Judge dismisses ‘The Girls’ plagiarism allegations

District Judge William Orrick has dismissed allegations of copyright infringement and plagiarism against Emma Cline, author of best-selling novel “ The Girls”.

Orrick dismissed the copyright complaint at the US District Court for the Northern District of California on Thursday, June 28.

In 2016, Cline released her debut novel, “The Girls”, which was sold in 2014 as part of a $2 million, three-book deal, The Washington Post reported.

Inspired by Charles Manson’s cult, the fictional story, set in 1969, tells the story of an isolated teenager who gets caught up in a commune on a ranch.

As explained by Orrick, Cline’s ex-boyfriend, Chaz Reetz-Laiolo, accused Cline of “stealing his work for her book”. Cline and Reetz-Laiolo were romantically involved from 2009—when college-student Cline met lecturer Reetz-Laiolo—until 2012.

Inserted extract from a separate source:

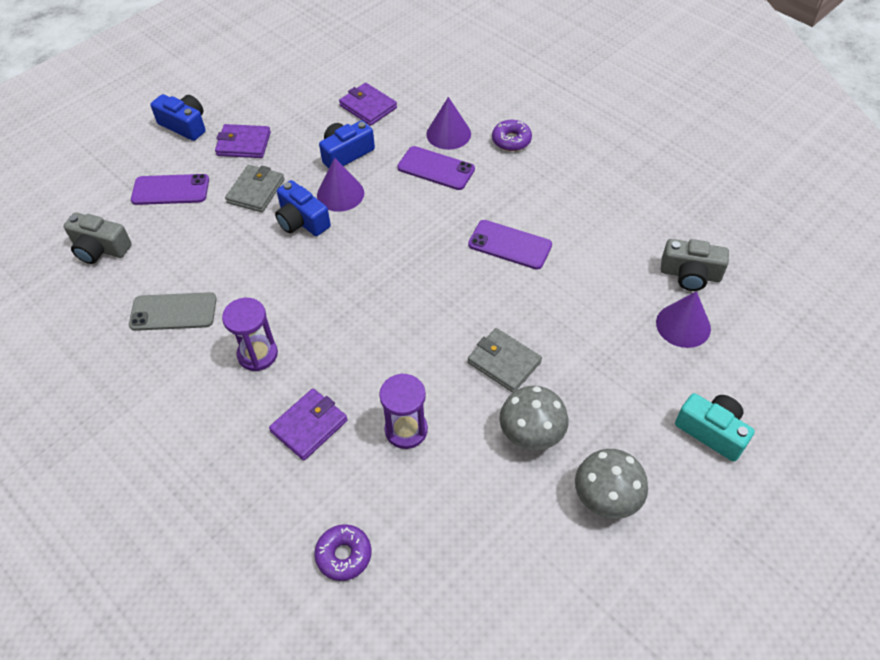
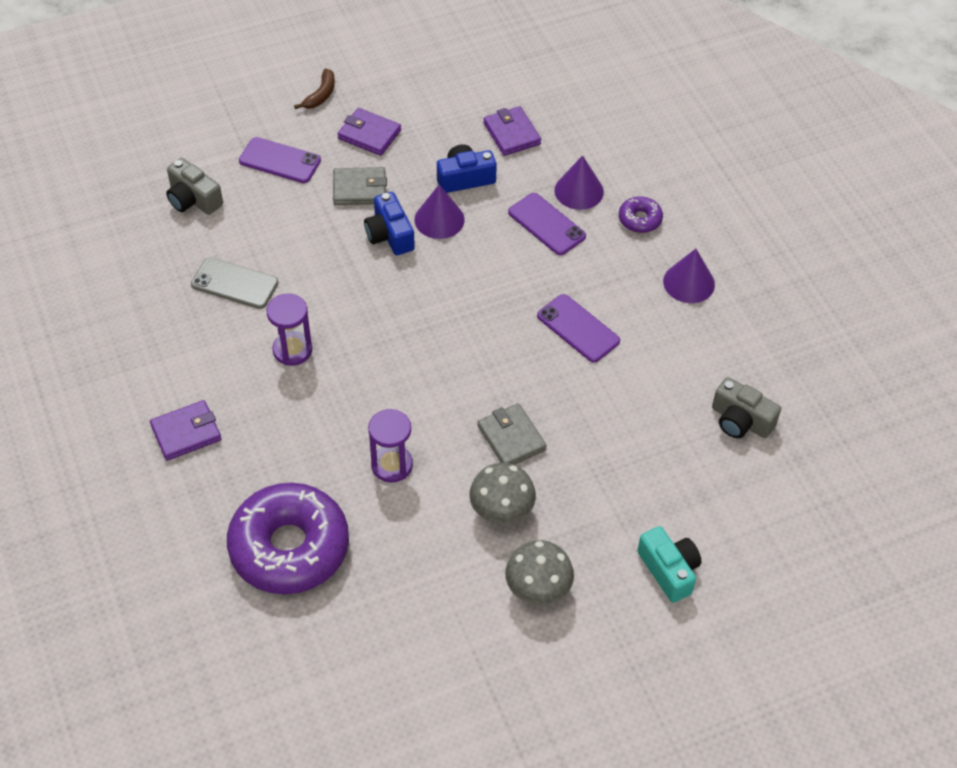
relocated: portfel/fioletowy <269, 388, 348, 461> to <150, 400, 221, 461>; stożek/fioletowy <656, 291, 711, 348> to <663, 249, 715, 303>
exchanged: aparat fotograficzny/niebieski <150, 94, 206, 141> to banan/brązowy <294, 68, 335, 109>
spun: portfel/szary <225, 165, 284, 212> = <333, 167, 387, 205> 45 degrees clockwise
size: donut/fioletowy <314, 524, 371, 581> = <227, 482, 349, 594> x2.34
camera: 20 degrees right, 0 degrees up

In response to his allegations, Cline claimed that Reetz-Laiolo was guilty of “terrible conduct” including domestic abuse. She filed a complaint against him in 2017 making a range of allegations.

On the same day, Reetz-Laiolo filed a suit against Cline and “The Girls” publisher, Penguin Random House. The complaint listed 13 claims, including copyright infringement.

Reetz-Laiolo alleged that Cline’s work has “numerous narrative overlaps” with his “All Sea” manuscript, which is about a teenager who is sent away to live with a father figure.

He claimed that Cline used his computer and email accounts to “steal numerous distinctive passages and phrases” by using spyware.

Both parties filed a motion to dismiss the other side’s complaints.

Though there are “undeniable similarities” between “The Girls” and “All Sea”, Orrick noted that they are “predominately isolated” to general plot ideas which are not protected by copyright law.

The stories “vary significantly in detail, breadth, and texture”, Orrick said, and there is “little similarity aside from the coming-of-age” mood and theme in both works.

He dismissed the copyright infringement claims without leave to amend.

At the hearing, Reetz-Laiolo suggested “seemingly for the first time” that his complaint extends to intermediate copying, Orrick explained. He noted that, if Reetz-Laiolo intends to claim for intermediate copying, he must “plausibly state” this in an amended complaint within 30 days of the order.

“This litigation is grist for its own novel”, Orrick said as he granted some of the other motions to dismiss. Multiple complaints survived on both sides.